REQUIREMENT: Show, from the records below, all lines that contain the word "camera".
*** Opening DATA RECORDS ***
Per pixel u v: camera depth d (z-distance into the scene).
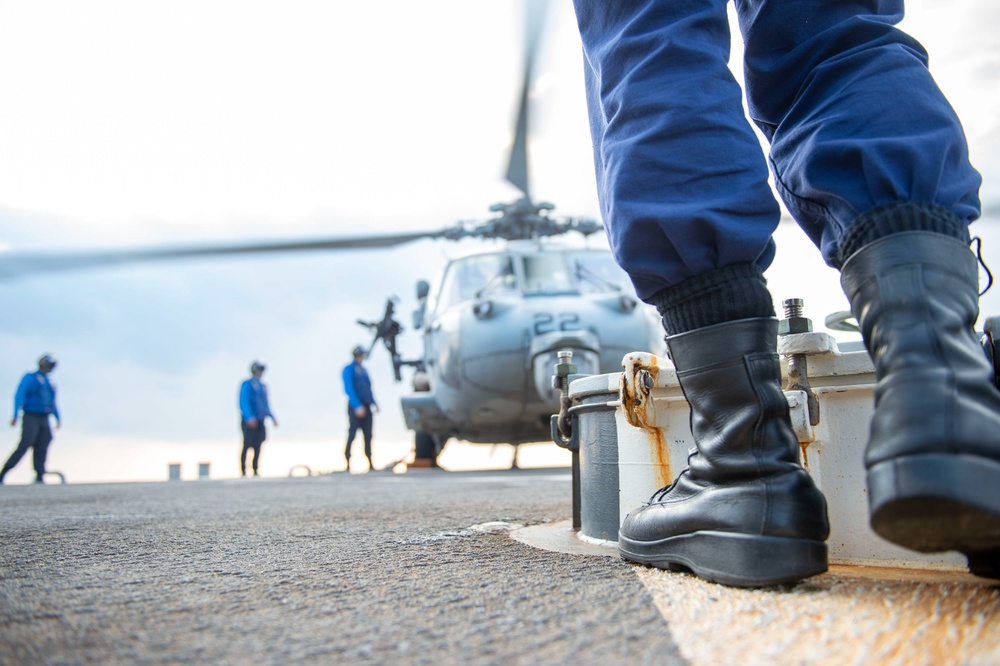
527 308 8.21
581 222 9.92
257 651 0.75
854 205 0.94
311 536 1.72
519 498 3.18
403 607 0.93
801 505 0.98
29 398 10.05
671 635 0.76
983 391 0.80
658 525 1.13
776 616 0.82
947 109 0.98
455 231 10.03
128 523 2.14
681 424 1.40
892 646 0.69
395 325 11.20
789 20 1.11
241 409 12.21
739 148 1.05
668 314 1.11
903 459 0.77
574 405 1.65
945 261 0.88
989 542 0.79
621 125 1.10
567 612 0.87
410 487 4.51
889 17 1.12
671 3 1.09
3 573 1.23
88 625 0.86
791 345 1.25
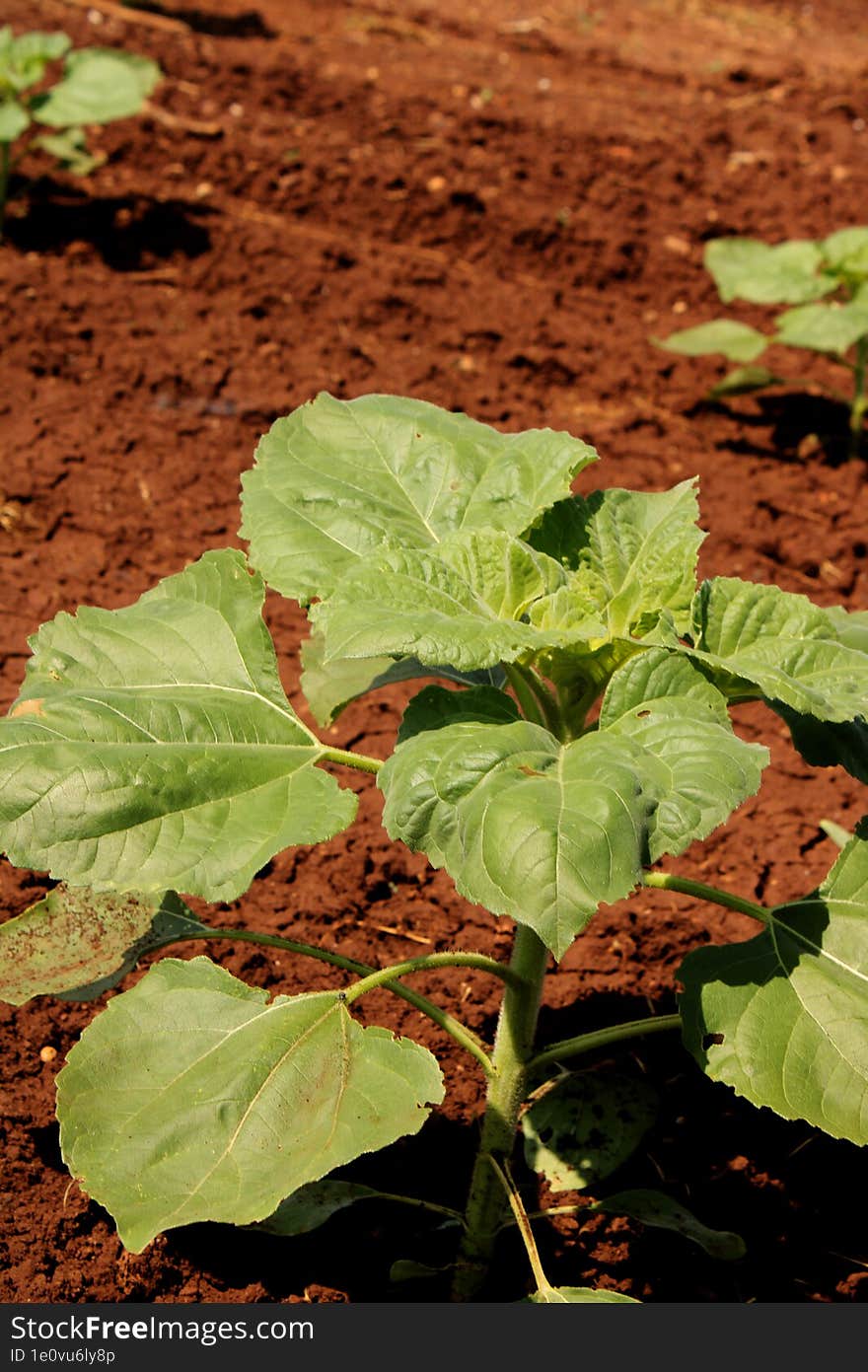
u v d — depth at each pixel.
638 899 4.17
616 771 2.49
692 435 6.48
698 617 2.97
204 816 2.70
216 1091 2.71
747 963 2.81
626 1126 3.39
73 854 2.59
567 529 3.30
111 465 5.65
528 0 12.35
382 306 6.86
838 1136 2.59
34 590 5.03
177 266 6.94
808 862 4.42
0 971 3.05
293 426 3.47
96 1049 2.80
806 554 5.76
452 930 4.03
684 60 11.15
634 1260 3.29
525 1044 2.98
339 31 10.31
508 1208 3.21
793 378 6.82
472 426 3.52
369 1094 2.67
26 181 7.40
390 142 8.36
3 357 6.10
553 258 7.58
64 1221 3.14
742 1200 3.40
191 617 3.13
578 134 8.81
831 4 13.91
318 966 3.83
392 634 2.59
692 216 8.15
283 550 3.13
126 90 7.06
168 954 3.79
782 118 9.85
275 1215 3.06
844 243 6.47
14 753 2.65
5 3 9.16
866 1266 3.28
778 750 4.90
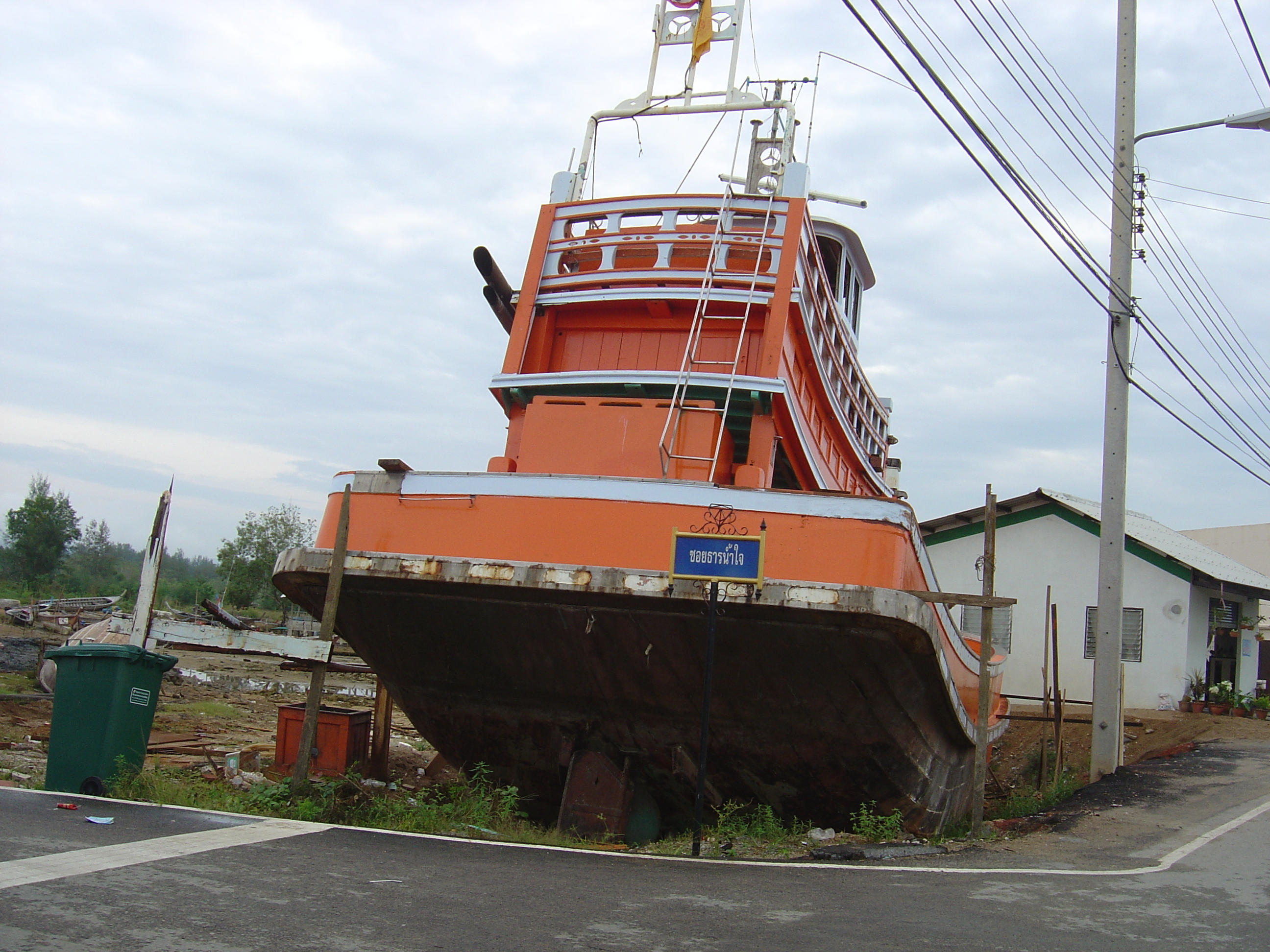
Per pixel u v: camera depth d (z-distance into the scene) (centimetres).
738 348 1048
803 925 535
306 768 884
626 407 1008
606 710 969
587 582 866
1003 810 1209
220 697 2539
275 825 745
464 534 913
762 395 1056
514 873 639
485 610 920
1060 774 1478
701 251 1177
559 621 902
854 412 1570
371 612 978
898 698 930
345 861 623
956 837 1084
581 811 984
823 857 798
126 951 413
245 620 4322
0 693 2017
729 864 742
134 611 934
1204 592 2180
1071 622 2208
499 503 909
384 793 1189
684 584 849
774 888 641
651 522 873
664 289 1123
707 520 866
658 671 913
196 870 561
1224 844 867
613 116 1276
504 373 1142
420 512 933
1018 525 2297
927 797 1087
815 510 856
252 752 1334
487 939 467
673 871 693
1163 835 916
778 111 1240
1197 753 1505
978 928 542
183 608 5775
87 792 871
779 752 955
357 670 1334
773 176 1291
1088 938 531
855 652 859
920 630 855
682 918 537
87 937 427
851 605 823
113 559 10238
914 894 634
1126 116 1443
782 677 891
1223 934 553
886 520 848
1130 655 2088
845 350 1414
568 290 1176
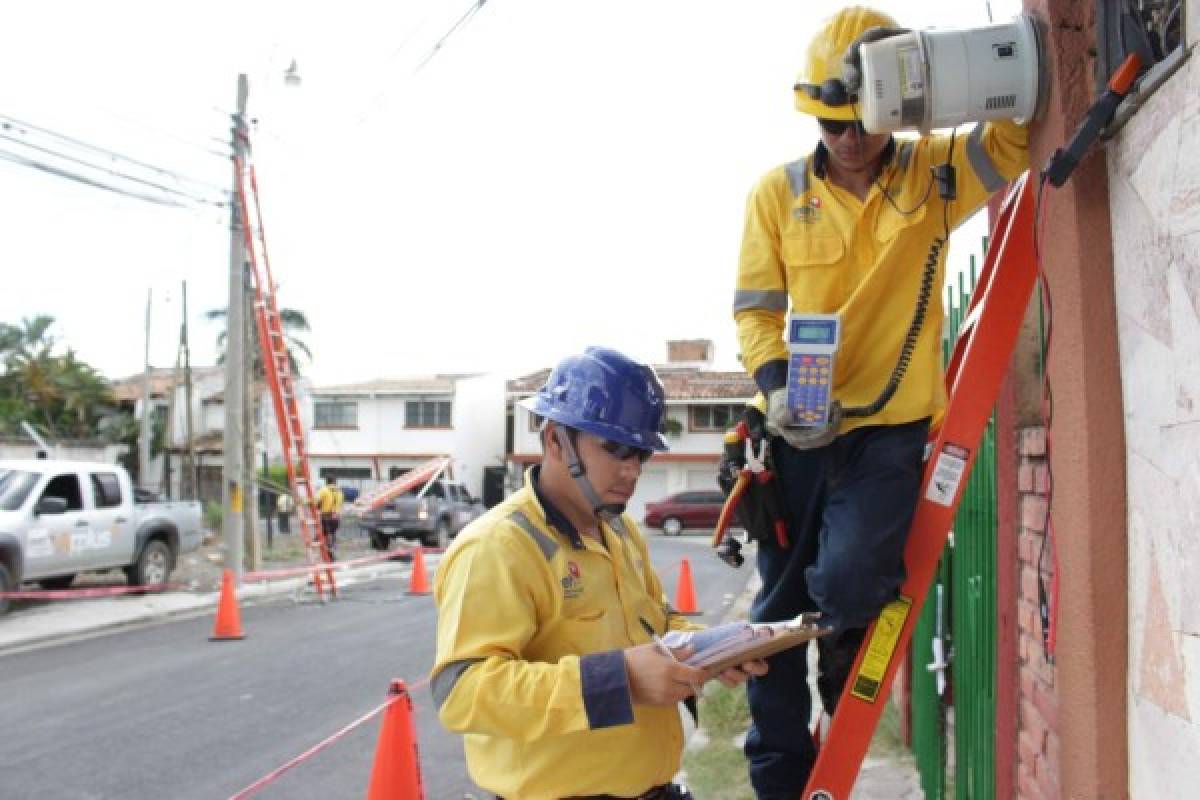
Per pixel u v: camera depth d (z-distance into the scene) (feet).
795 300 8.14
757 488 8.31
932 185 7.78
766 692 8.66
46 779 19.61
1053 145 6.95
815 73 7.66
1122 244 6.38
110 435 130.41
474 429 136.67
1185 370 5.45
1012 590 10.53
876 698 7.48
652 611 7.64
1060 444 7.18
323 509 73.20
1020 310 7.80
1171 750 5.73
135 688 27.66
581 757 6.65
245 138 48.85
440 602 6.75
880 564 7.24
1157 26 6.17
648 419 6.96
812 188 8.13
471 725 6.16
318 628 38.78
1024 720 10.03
*** Closing DATA RECORDS ***
TASK SOLUTION:
Per pixel u v: camera depth d (z-distance into the scene).
Per pixel u v: camera depth d (z-distance into the scene) (centimetres).
Per pixel u v: camera depth d (z-distance into the scene) (feet).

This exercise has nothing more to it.